**YOUR TASK**
Give every line below again, exactly.

Start of MATERIAL SUPPLIED

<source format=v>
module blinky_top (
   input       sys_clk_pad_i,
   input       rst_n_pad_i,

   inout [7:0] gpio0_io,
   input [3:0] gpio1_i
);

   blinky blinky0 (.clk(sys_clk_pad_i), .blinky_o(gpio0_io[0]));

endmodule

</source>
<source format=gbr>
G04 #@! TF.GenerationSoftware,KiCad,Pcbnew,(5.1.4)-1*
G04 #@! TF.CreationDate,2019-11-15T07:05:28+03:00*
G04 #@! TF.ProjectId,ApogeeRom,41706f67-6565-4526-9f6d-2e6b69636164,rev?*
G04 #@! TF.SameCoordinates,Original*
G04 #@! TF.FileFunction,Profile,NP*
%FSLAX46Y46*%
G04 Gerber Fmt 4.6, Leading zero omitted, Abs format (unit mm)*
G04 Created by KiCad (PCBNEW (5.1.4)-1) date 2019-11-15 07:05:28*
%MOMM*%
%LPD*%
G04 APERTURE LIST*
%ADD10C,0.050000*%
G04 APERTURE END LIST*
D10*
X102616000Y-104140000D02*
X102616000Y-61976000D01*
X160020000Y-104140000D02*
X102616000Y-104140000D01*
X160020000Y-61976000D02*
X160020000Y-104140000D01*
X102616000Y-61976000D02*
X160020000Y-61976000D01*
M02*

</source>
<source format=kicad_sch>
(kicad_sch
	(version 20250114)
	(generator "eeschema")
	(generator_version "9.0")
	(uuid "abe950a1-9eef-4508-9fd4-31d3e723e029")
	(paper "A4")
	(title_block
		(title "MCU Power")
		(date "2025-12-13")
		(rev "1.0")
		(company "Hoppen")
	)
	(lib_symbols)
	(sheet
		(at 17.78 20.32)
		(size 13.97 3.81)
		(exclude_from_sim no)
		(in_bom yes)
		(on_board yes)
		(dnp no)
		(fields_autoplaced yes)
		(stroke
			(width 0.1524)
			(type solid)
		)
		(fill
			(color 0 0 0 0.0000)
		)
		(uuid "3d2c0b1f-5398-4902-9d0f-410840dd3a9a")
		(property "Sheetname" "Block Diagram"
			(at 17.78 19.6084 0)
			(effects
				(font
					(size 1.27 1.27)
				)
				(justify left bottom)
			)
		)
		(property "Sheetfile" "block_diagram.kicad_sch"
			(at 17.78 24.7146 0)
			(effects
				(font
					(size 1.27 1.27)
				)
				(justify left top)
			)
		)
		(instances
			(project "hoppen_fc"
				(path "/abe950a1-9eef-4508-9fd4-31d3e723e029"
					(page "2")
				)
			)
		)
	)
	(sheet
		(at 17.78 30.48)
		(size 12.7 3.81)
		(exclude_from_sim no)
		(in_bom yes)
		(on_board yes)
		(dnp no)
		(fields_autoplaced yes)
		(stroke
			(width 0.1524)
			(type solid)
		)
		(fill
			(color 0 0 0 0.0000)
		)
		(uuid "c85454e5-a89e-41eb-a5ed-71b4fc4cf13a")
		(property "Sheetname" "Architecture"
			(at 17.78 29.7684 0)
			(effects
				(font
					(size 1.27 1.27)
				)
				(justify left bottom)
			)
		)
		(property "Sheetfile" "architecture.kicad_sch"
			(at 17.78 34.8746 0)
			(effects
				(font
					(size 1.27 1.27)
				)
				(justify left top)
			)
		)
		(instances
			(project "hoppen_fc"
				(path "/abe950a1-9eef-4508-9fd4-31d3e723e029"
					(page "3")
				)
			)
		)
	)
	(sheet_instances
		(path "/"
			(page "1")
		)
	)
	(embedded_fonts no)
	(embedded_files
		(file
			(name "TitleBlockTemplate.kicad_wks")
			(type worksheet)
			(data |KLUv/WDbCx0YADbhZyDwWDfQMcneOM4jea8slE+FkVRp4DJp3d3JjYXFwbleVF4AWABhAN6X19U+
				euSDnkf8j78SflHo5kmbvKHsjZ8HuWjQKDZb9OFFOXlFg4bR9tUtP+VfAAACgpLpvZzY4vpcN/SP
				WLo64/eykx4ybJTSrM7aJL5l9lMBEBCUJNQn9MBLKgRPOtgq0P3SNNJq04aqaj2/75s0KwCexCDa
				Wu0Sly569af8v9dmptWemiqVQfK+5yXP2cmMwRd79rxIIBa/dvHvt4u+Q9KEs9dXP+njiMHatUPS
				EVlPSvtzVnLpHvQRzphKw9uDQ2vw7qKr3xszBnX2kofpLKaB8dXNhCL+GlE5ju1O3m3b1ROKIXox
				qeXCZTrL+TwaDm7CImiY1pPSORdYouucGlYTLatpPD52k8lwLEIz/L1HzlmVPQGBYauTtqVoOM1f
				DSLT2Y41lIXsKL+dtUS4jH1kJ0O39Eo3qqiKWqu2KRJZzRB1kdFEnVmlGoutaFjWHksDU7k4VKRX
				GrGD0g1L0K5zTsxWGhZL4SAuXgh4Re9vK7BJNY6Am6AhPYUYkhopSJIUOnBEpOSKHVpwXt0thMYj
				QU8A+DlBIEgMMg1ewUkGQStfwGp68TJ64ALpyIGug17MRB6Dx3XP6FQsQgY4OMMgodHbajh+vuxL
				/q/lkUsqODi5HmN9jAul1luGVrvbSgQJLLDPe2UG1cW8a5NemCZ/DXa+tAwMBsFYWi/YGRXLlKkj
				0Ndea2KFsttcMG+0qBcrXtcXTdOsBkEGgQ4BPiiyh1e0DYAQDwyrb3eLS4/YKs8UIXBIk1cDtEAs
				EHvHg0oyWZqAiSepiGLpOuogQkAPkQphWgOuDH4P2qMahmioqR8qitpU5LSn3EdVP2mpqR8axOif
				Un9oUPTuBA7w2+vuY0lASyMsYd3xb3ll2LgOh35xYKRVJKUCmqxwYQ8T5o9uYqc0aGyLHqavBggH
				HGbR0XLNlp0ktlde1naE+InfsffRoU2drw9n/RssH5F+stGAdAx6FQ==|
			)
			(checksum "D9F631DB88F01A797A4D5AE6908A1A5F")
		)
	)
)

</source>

End of MATERIAL SUPPLIED

**SOLVED EXERCISE**
<source format=v>
module blinky_top (
   input       sys_clk_pad_i,
   input       rst_n_pad_i,

   inout [7:0] gpio0_io,
   input [3:0] gpio1_i
);

   blinky blinky0 (.clk(sys_clk_pad_i), .blinky_o(gpio0_io[0]));

endmodule

</source>
<source format=gbr>
G04 #@! TF.GenerationSoftware,KiCad,Pcbnew,(5.1.4)-1*
G04 #@! TF.CreationDate,2019-11-15T07:05:28+03:00*
G04 #@! TF.ProjectId,ApogeeRom,41706f67-6565-4526-9f6d-2e6b69636164,rev?*
G04 #@! TF.SameCoordinates,Original*
G04 #@! TF.FileFunction,Profile,NP*
%FSLAX46Y46*%
G04 Gerber Fmt 4.6, Leading zero omitted, Abs format (unit mm)*
G04 Created by KiCad (PCBNEW (5.1.4)-1) date 2019-11-15 07:05:28*
%MOMM*%
%LPD*%
G04 APERTURE LIST*
%ADD10C,0.050000*%
G04 APERTURE END LIST*
D10*
X102616000Y-104140000D02*
X102616000Y-61976000D01*
X160020000Y-104140000D02*
X102616000Y-104140000D01*
X160020000Y-61976000D02*
X160020000Y-104140000D01*
X102616000Y-61976000D02*
X160020000Y-61976000D01*
M02*

</source>
<source format=kicad_sch>
(kicad_sch
	(version 20250114)
	(generator "eeschema")
	(generator_version "9.0")
	(uuid "abe950a1-9eef-4508-9fd4-31d3e723e029")
	(paper "A4")
	(title_block
		(title "MCU Power")
		(date "2025-12-13")
		(rev "1.0")
		(company "Hoppen")
	)
	(lib_symbols)
	(sheet
		(at 17.78 20.32)
		(size 13.97 3.81)
		(exclude_from_sim no)
		(in_bom yes)
		(on_board yes)
		(dnp no)
		(fields_autoplaced yes)
		(stroke
			(width 0.1524)
			(type solid)
		)
		(fill
			(color 0 0 0 0.0000)
		)
		(uuid "3d2c0b1f-5398-4902-9d0f-410840dd3a9a")
		(property "Sheetname" "Block Diagram"
			(at 17.78 19.6084 0)
			(effects
				(font
					(size 1.27 1.27)
				)
				(justify left bottom)
			)
		)
		(property "Sheetfile" "block_diagram.kicad_sch"
			(at 17.78 24.7146 0)
			(effects
				(font
					(size 1.27 1.27)
				)
				(justify left top)
			)
		)
		(instances
			(project "hoppen_fc"
				(path "/abe950a1-9eef-4508-9fd4-31d3e723e029"
					(page "2")
				)
			)
		)
	)
	(sheet
		(at 17.78 30.48)
		(size 12.7 3.81)
		(exclude_from_sim no)
		(in_bom yes)
		(on_board yes)
		(dnp no)
		(fields_autoplaced yes)
		(stroke
			(width 0.1524)
			(type solid)
		)
		(fill
			(color 0 0 0 0.0000)
		)
		(uuid "c85454e5-a89e-41eb-a5ed-71b4fc4cf13a")
		(property "Sheetname" "Architecture"
			(at 17.78 29.7684 0)
			(effects
				(font
					(size 1.27 1.27)
				)
				(justify left bottom)
			)
		)
		(property "Sheetfile" "architecture.kicad_sch"
			(at 17.78 34.8746 0)
			(effects
				(font
					(size 1.27 1.27)
				)
				(justify left top)
			)
		)
		(instances
			(project "hoppen_fc"
				(path "/abe950a1-9eef-4508-9fd4-31d3e723e029"
					(page "3")
				)
			)
		)
	)
	(sheet_instances
		(path "/"
			(page "1")
		)
	)
	(embedded_fonts no)
	(embedded_files
		(file
			(name "TitleBlockTemplate.kicad_wks")
			(type worksheet)
			(data |KLUv/WDbCx0YADbhZyDwWDfQMcneOM4jea8slE+FkVRp4DJp3d3JjYXFwbleVF4AWABhAN6X19U+
				euSDnkf8j78SflHo5kmbvKHsjZ8HuWjQKDZb9OFFOXlFg4bR9tUtP+VfAAACgpLpvZzY4vpcN/SP
				WLo64/eykx4ybJTSrM7aJL5l9lMBEBCUJNQn9MBLKgRPOtgq0P3SNNJq04aqaj2/75s0KwCexCDa
				Wu0Sly569af8v9dmptWemiqVQfK+5yXP2cmMwRd79rxIIBa/dvHvt4u+Q9KEs9dXP+njiMHatUPS
				EVlPSvtzVnLpHvQRzphKw9uDQ2vw7qKr3xszBnX2kofpLKaB8dXNhCL+GlE5ju1O3m3b1ROKIXox
				qeXCZTrL+TwaDm7CImiY1pPSORdYouucGlYTLatpPD52k8lwLEIz/L1HzlmVPQGBYauTtqVoOM1f
				DSLT2Y41lIXsKL+dtUS4jH1kJ0O39Eo3qqiKWqu2KRJZzRB1kdFEnVmlGoutaFjWHksDU7k4VKRX
				GrGD0g1L0K5zTsxWGhZL4SAuXgh4Re9vK7BJNY6Am6AhPYUYkhopSJIUOnBEpOSKHVpwXt0thMYj
				QU8A+DlBIEgMMg1ewUkGQStfwGp68TJ64ALpyIGug17MRB6Dx3XP6FQsQgY4OMMgodHbajh+vuxL
				/q/lkUsqODi5HmN9jAul1luGVrvbSgQJLLDPe2UG1cW8a5NemCZ/DXa+tAwMBsFYWi/YGRXLlKkj
				0Ndea2KFsttcMG+0qBcrXtcXTdOsBkEGgQ4BPiiyh1e0DYAQDwyrb3eLS4/YKs8UIXBIk1cDtEAs
				EHvHg0oyWZqAiSepiGLpOuogQkAPkQphWgOuDH4P2qMahmioqR8qitpU5LSn3EdVP2mpqR8axOif
				Un9oUPTuBA7w2+vuY0lASyMsYd3xb3ll2LgOh35xYKRVJKUCmqxwYQ8T5o9uYqc0aGyLHqavBggH
				HGbR0XLNlp0ktlde1naE+InfsffRoU2drw9n/RssH5F+stGAdAx6FQ==|
			)
			(checksum "D9F631DB88F01A797A4D5AE6908A1A5F")
		)
	)
)

</source>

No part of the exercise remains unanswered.